Measuring the compile time has some gotchas. For example:

julia> @time ((f,x)->(a...)->f(x,a...))(*, 1)(2)
  0.016421 seconds (1.84 k allocations: 103.518 KiB, 98.97% compilation time)
2

julia> struct FixFirst{F,X} f::F; x::X end

julia> (f::FixFirst)(a...) = f.f(f.x,a...); @time FixFirst(*, 1)(2)
  0.000002 seconds
2

In this test, the FixFirst functor appears to construct and call instantly. What if we use eval?

julia> (f::FixFirst)(a...) = f.f(f.x,a...); quote @time FixFirst(*, 1)(2) end |> eval
  0.000008 seconds
2

No change. It looks like the partial application functor is far superior to a lambda: single-digit microseconds versus 16ms.

But, if we put the functor definition inside the quote …

julia> quote (f::FixFirst)(a...) = f.f(f.x,a...); @time FixFirst(*, 1)(2) end |> eval
  0.006961 seconds (2.18 k allocations: 129.516 KiB, 98.40% compilation time)
2

Oop! It suddenly takes much longer! Now, what if we re-run the struct definition?

julia> struct FixFirst{F,X} f::F; x::X end

julia> quote (f::FixFirst)(a...) = f.f(f.x,a...); @time FixFirst(*, 1)(2) end |> eval
  0.015734 seconds (5.47 k allocations: 320.235 KiB, 96.34% compilation time)
2

Whoops! When forcing both the constructor and the functor to recompile (and ensuring that the functor definition and constructor call are simultaneously evaled), it takes just as long as the comparable lambda. The similarity shouldn’t be a surprise if you read the section on closures, but it took a surprising amount of experimentation to make it show up. We can break it out by piece:

julia> struct FixFirst{F,X} f::F; x::X end

julia> quote (f::FixFirst)(a...) = f.f(f.x,a...); @time f=FixFirst(*, 1) end |> eval; @time f(2)
  0.009330 seconds (4.06 k allocations: 238.813 KiB, 93.76% compilation time)
  0.006834 seconds (2.21 k allocations: 131.328 KiB, 97.76% compilation time)
2

Forcing the constructor and functor to recompile every time can also be done by partially applying a lambda, as the lambda is a new function each time (and so requires new type specialization every time).

julia> f=(x,y)->x*y; f(1,2); @time FixFirst(f,1)(2)
  0.016133 seconds (7.19 k allocations: 430.585 KiB, 95.98% compilation time)
2

While there are still benefits to dedicated typed partial application functors (namely, much better performance when partially applying methods of argument types that have previously been partially applied, as well as having types that other methods can specialize on), they don’t have the benefit of compiling faster in all situations: worst being partial application of anonymous functions, which will require recompiling anew every time a new anonymous function is defined.

DATA FOR REVIEW:
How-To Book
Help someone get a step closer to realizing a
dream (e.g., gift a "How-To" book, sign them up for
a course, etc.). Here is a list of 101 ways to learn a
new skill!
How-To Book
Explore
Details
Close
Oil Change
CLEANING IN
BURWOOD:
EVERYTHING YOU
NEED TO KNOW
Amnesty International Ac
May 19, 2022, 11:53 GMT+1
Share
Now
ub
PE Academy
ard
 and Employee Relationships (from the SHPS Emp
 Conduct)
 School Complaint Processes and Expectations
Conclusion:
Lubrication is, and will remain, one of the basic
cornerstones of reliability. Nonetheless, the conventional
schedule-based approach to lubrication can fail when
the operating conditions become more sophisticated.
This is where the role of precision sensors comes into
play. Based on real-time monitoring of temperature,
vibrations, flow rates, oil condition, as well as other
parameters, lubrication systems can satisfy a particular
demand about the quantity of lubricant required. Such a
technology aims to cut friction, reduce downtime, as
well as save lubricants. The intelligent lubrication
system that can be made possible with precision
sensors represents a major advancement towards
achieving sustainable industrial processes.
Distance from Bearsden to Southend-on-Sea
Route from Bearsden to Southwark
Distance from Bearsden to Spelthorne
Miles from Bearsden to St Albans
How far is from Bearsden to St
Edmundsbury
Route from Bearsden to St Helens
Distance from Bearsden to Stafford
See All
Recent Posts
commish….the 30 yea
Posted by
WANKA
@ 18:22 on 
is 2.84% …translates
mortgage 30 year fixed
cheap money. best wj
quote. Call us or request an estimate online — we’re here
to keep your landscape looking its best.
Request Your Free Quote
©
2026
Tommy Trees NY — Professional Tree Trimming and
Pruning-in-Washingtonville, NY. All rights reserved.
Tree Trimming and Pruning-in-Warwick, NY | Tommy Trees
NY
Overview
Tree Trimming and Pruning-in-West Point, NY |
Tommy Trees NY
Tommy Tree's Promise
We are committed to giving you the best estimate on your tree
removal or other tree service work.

ACTIVITY LIST:
1. Answer the following questions about the Julia compile-time passage, one per line:
(a) How many seconds did the first lambda test take?
(b) According to the passage, why does partially applying a lambda force recompilation every time?
(c) Which situation does the passage call the worst case for typed partial application functors?
2. Pick up the Julia compile-time passage after its final sentence and continue it.
The lines are unrelated to the Julia compile-time passage.

RESULTS:
1.
(a) 0.016421 seconds.
(b) The lambda is a new function each time, so it requires new type specialization every time.
(c) Partial application of anonymous functions, which requires recompiling anew every time a new anonymous function is defined.

2.
Unless…

What happens if we remove the type parameterizations and specialization on the struct and its functor? I define FixF like so:

julia> @nospecialize struct FixF f; x end

julia> @nospecialize (f::FixF)(a...) = f.f(f.x,a...)

julia> f=(x,y)->x+y; f(1,2); @time h=FixF(f,1); @time h(2)
  0.000003 seconds (3 allocations: 96 bytes)
  0.000014 seconds
3

julia> u=(x,y)->x*y; u(1.0,2.0); @time h=FixF(u,1.0); @time h(2.0)
  0.000012 seconds (2 allocations: 48 bytes)
  0.000023 seconds (2 allocations: 32 bytes)
2.0

julia> @btime FixF((x,y)->x+y, 1)
  1.000 ns (0 allocations: 0 bytes)
FixF(var"#4041#4042"(), 1)

julia> @btime FixF((x,y)->x+y, 1)(2)
  1.000 ns (0 allocations: 0 bytes)
3

Looks really good! Runs fast. Until you realize that it’s not type stable.

julia> @btime map(FixFirst(+,1), [1,2,3])
  68.731 ns (2 allocations: 160 bytes)
3-element Vector{Int64}:
 2
 3
 4

julia> @btime map(FixF(+,1), [1,2,3])
  504.945 ns (5 allocations: 240 bytes)
3-element Vector{Int64}:
 2
 3
 4

Yeah, that’s not what you want for a partial applicator. Nice to see though there’s a trade-off between compile time and run time.

All this suggests that, for the task of piping, a syntax transform is indeed preferable to avoid compiling things that needn’t be compiled as @dlakelan has been adamant about. The differences in requirements between partial application and piping are sufficiently different to warrant different computational approaches, even if the syntax is similar.

It does feel like there ought to be some sort of optimization that could be done to make partial applicators compile faster, knowing how simple their operation is.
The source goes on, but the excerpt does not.